A GUIDE TO OPEN STRATEGY

A GUIDE TO OPEN STRATEGY

Authors, Christian Stadler, Julia Hautz, Kurt Matzler, and Stephan Friedrich von den Eichen | Adapted from HBR

“Strategy is developed in three distinct phases, each of them requiring a different solution to get the balance between openness and secrecy. Whether a company wants to open up in order to determine the direction it wants to take, work out the exact details of their strategy, or mobilise staff around its strategy, strategy making will involve different numbers and types of people, and requires different amounts and type of data.”

The framework can benefit strategy-makers in utilising outside perspectives while maintaining appropriate levels of secrecy.

A Framework for Strategists

Generating Ideas

Companies benefit most from a large crowd of very diverse participants in the early stages of strategy-making because this offers new thinking and legitimises a new idea. This helps executives to unite around a particular direction. Participants here don’t need very much company-specific information to get the ideas flowing, making secrecy easy to maintain in this phase.

Formulating Strategy

In this phase, openness requires you to release an ample amount of information to get meaningful and valuable outcomes. You will want to select your own staff and perhaps include people from outside the organisation.

Executing

In the final phase of strategy-making, companies have to share company-specific knowledge to be able to extract the main benefits, understand the strategy and win buy-in from those who implement it. Secrecy becomes difficult in this sharing but the benefits of openness here far outweigh the dangers. Although competitors might learn your plans, they are at this stage committed to their own. Secrecy is also less of an issue as the main participants here should be employees and business partners rather than outsiders.

Here are some open strategy mechanisms which can help executives choose the right tools for engaging with outside participants.

Competitions

When strategic challenges are complex, online contests typically prove most productive without established best-practice approaches and when companies don’t know which precise combinations of skills or areas of expertise are required to succeed. Opting for a large crowd increases the chances of spotting anomalies and lends legitimacy to new ideas, facilitating collective decision making.

Trend Radar

This process allows you to derive a shared understanding of emerging developments. It is useful if you are looking for new ideas which require you to share some sensitive insider-knowledge, as the tool has been designed with the intention to achieve maximum diversity with relatively low numbers of selected participants.

“Business Logic Contest”

The Business Logic Contest helps leaders to think about the “what” and “how” of strategy together — to elaborately integrate the customer interface to value creation with value capture and its process. This ensures collective engagement in developing a unique proposition that works coherently.

Social Network for Employees

Internal social networks can be used effectively here to mobilise the workforce. Simple actions help to create momentum such as, emphasising social element, establishing clear rules, communicating what exactly will happen with contributions, and strong moderators. Leaders also have to take interest since employee participation, acceptance and satisfaction rise substantially.

Jams

Even though jams are primarily used to mobilise, it can have effects on the detailed direction.
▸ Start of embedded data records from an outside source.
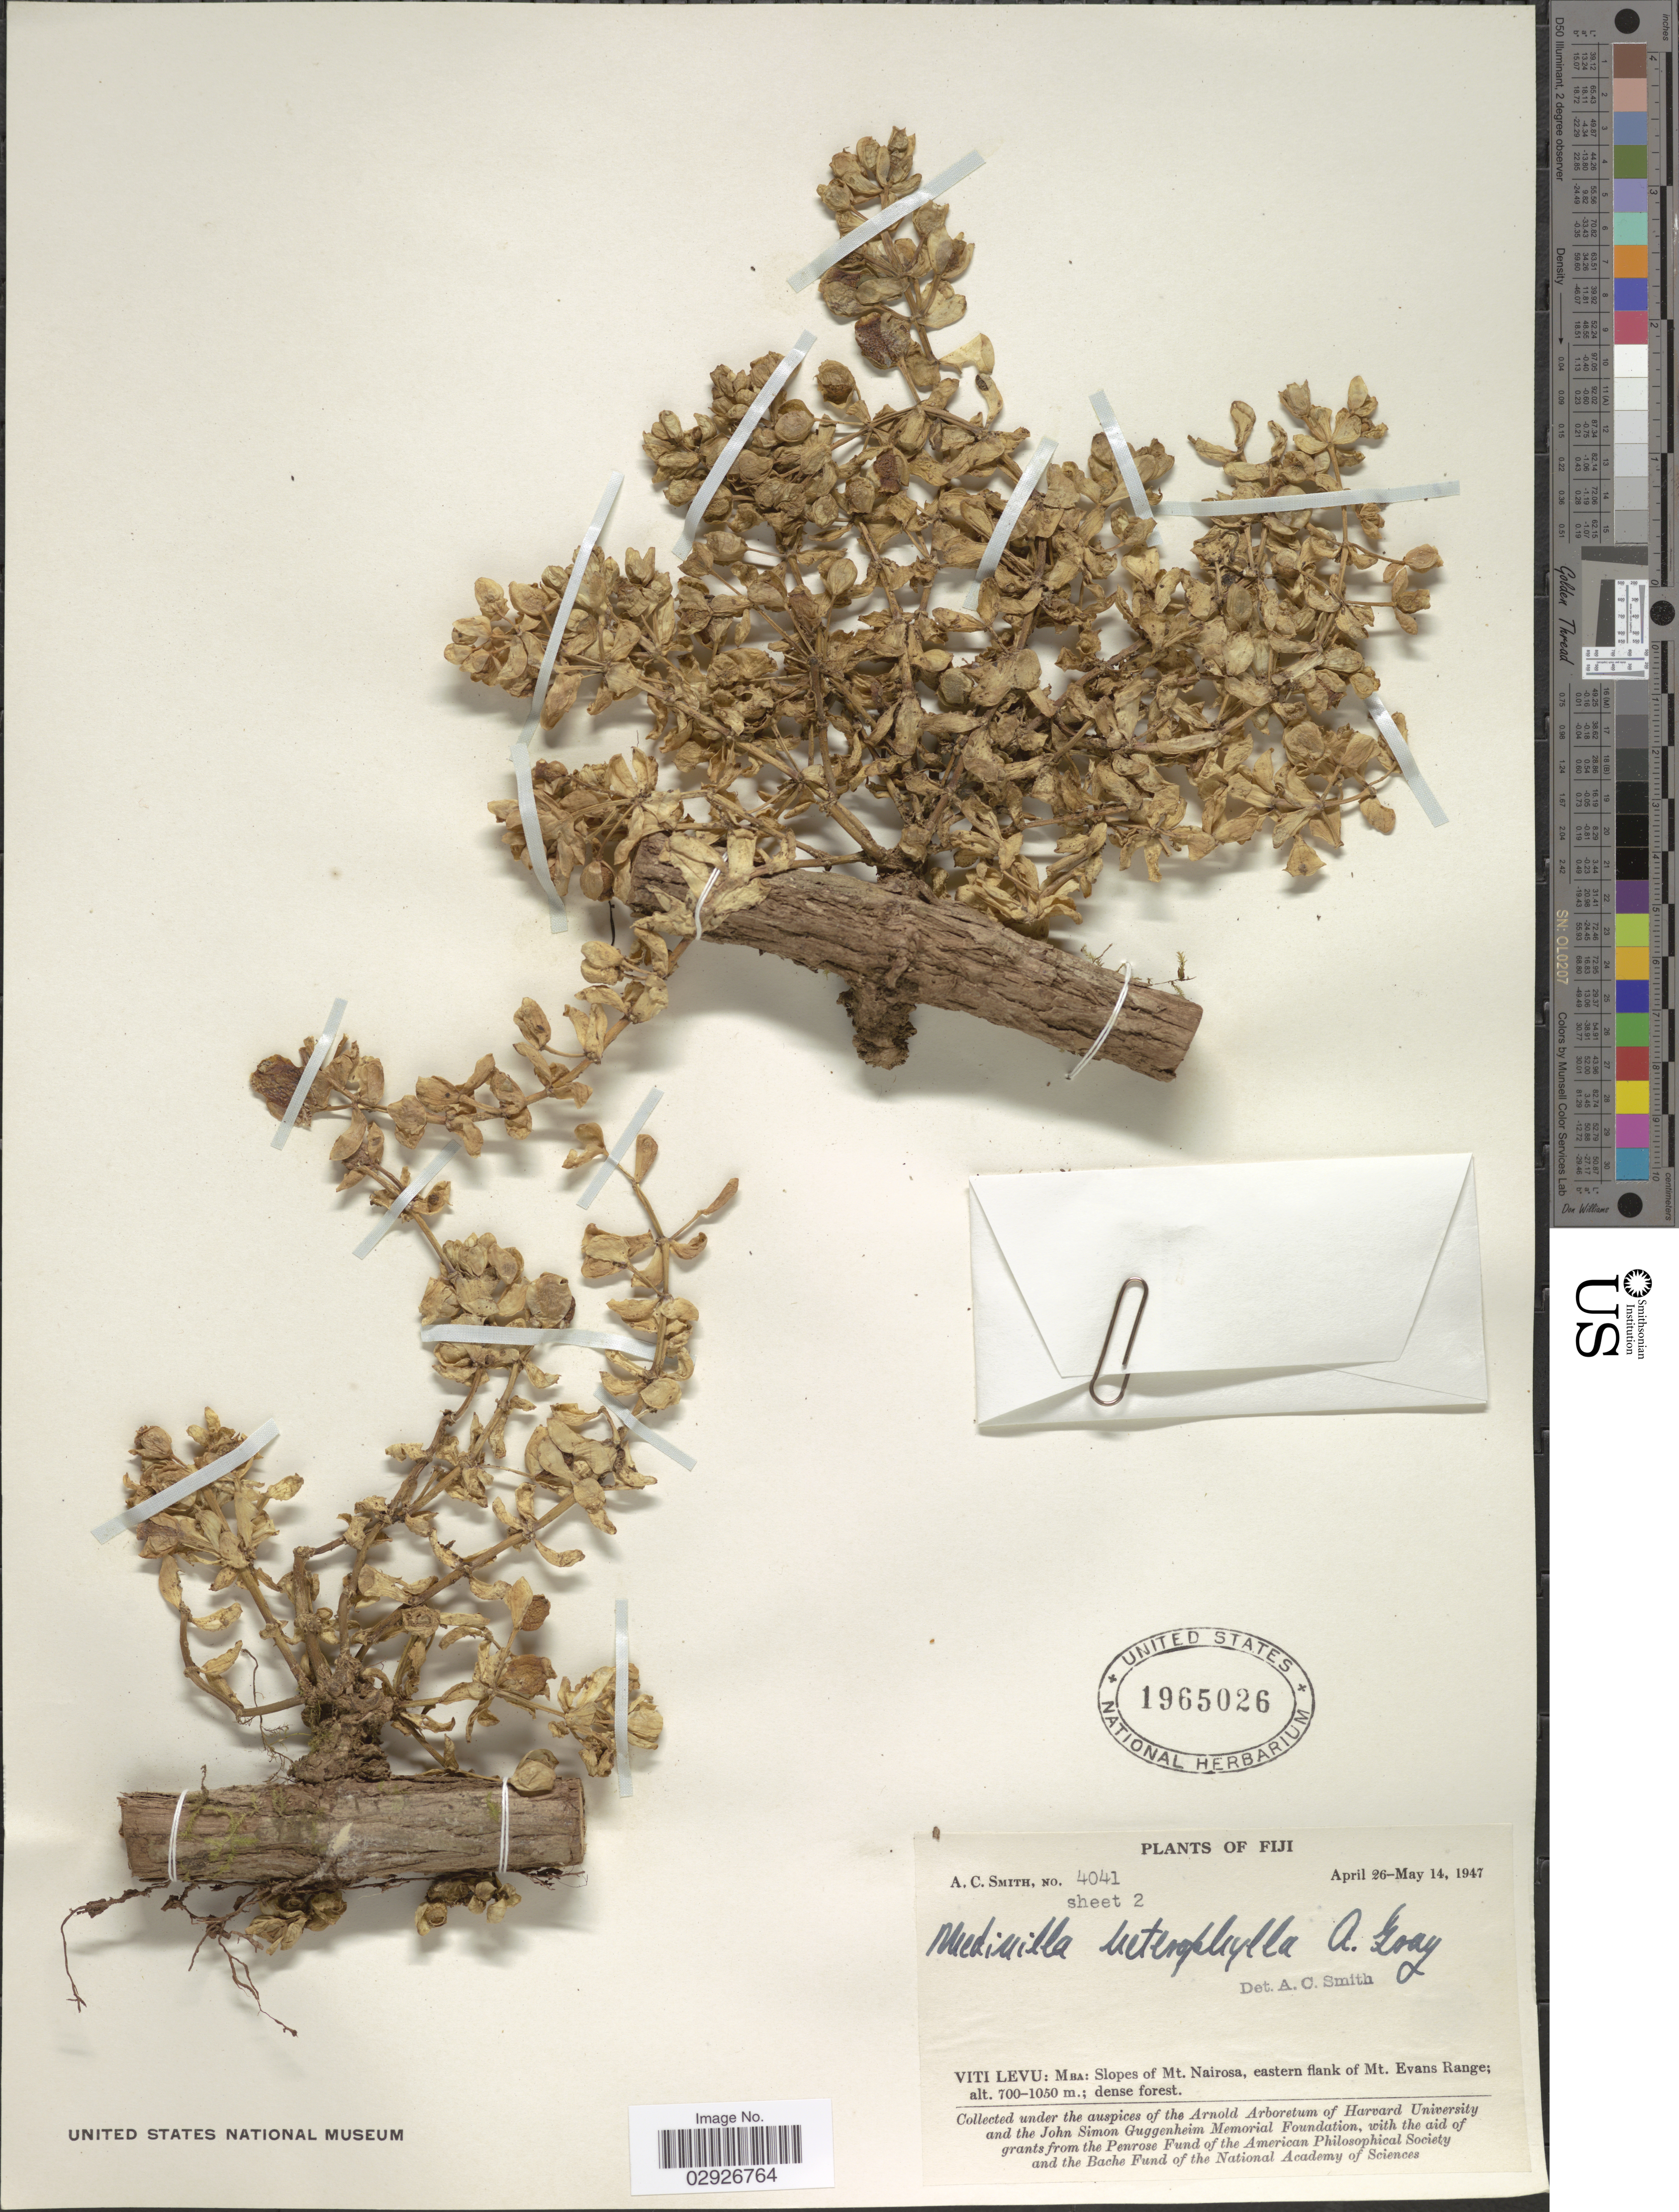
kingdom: Plantae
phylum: Tracheophyta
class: Magnoliopsida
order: Myrtales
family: Melastomataceae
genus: Medinilla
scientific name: Medinilla heterophylla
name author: A. Gray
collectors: A. C. Smith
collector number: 4041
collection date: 1947-04-26/1947-05-14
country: Fiji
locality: Viti Levu: Mba: Slopes of Mt. Nairosa, eastern flank of Mt. Evans Range.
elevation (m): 700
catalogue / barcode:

An online event called a strategy jam helps ensure that people actively buy-in and champion it, providing an opportunity for large groups to engage in moderated strategy discussions.  This meant that they could all understand what the shift could mean for them.

It is easy for executives to hold back when confronted with the risks of open strategy. But it is becoming clear how much companies can gain from the wisdom of the many, changing engagement with customers, innovation, and many other domains. Executives should no longer be afraid to open up.